> **Enunciado del ejercicio**: Traduce al inglés esta oración del texto sobre el ahogamiento de un niño en Almazán: "La asociación subraya también que la supervisión constante por parte de un adulto es una de las principales medidas de prevención."

> **Texto dado**:
+ + +

Un niño de 2 años ha fallecido este martes en Almazán (Soria) tras sufrir un ahogamiento en una piscina hinchable situada en una parcela de la localidad, según informan varios medios locales citando fuentes oficiales.
De acuerdo con esas informaciones, el menor se encontraba junto a otros niños cuando se produjo el accidente. Tras recibirse el aviso, se movilizaron diversos recursos de emergencia, entre ellos un helicóptero medicalizado del Servicio de Emergencias Sanitarias de Castilla y León (Sacyl). Los equipos sanitarios intentaron reanimar al niño, aunque finalmente no pudieron salvarle la vida. Las circunstancias exactas de lo ocurrido están siendo investigadas.
Los niños pequeños, especialmente vulnerables
La Asociación Española de Pediatría recuerda que los menores de corta edad son especialmente vulnerables a los ahogamientos y advierte de que estos accidentes pueden producirse incluso en cantidades muy reducidas de agua. La entidad señala que un niño pequeño puede ahogarse en menos de seis centímetros de profundidad, por lo que el riesgo no se limita a piscinas de gran tamaño o espacios acuáticos abiertos.
Los especialistas explican que los ahogamientos infantiles se concentran especialmente durante los meses de verano y que una parte importante de los casos se produce en entornos domésticos. Además de piscinas, los pediatras recuerdan que estos accidentes pueden ocurrir en bañeras, cubos, fuentes, acequias o recipientes que contienen agua.
La asociación subraya también que la supervisión constante por parte de un adulto es una de las principales medidas de prevención. Entre sus recomendaciones figura no dejar a niños pequeños al cuidado de otros menores cuando se encuentran en el agua y mantener siempre una vigilancia directa, incluso aunque utilicen elementos de flotación o hayan recibido clases de natación.
Según la Asociación Española de Pediatría, los ahogamientos continúan siendo una de las principales causas de muerte accidental en la infancia. La organización insiste además en la importancia de conocer técnicas básicas de reanimación cardiopulmonar y de contactar con los servicios de emergencia ante cualquier incidente relacionado con el agua.

+ + +

> **Listado proporcionado**:
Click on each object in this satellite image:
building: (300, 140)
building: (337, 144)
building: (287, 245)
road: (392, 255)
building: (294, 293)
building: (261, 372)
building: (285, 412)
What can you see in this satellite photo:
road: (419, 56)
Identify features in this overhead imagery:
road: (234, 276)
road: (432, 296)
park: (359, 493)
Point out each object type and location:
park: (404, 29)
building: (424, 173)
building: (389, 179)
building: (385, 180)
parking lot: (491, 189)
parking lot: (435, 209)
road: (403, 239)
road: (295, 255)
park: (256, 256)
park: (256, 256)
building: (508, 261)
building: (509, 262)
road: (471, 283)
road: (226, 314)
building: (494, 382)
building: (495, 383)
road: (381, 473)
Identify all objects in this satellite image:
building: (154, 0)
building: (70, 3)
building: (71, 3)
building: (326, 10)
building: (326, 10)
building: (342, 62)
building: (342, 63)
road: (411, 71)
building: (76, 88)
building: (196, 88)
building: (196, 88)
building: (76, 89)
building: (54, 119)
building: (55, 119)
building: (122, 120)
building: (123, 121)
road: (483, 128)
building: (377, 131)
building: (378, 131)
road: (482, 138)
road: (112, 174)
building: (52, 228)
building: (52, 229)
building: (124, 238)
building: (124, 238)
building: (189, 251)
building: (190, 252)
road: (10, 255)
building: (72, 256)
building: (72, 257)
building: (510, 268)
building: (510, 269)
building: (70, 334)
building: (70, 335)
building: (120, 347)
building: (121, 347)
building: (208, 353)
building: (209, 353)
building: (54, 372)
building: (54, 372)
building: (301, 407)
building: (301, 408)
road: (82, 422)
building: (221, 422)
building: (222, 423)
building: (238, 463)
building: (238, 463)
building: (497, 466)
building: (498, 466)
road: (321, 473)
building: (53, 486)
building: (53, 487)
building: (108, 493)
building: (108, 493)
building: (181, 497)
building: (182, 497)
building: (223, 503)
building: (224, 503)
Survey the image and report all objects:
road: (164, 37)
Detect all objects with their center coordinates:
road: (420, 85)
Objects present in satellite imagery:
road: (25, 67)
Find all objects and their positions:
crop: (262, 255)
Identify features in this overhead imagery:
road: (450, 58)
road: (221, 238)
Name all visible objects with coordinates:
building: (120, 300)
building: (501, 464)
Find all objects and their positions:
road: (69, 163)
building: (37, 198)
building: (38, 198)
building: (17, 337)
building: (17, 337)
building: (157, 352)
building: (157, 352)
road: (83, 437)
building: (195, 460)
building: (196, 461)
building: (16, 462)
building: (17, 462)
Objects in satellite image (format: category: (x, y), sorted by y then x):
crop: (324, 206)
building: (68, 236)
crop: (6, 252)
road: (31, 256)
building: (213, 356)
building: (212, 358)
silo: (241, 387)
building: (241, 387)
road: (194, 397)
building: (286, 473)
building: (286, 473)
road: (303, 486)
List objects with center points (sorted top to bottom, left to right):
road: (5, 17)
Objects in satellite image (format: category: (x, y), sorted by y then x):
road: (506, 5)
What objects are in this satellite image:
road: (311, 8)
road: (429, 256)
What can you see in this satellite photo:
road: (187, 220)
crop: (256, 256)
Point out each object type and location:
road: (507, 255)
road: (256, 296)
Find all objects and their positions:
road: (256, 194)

+ + +

> **Respuesta final**: The association also stresses that constant supervision by an adult is one of the main prevention measures.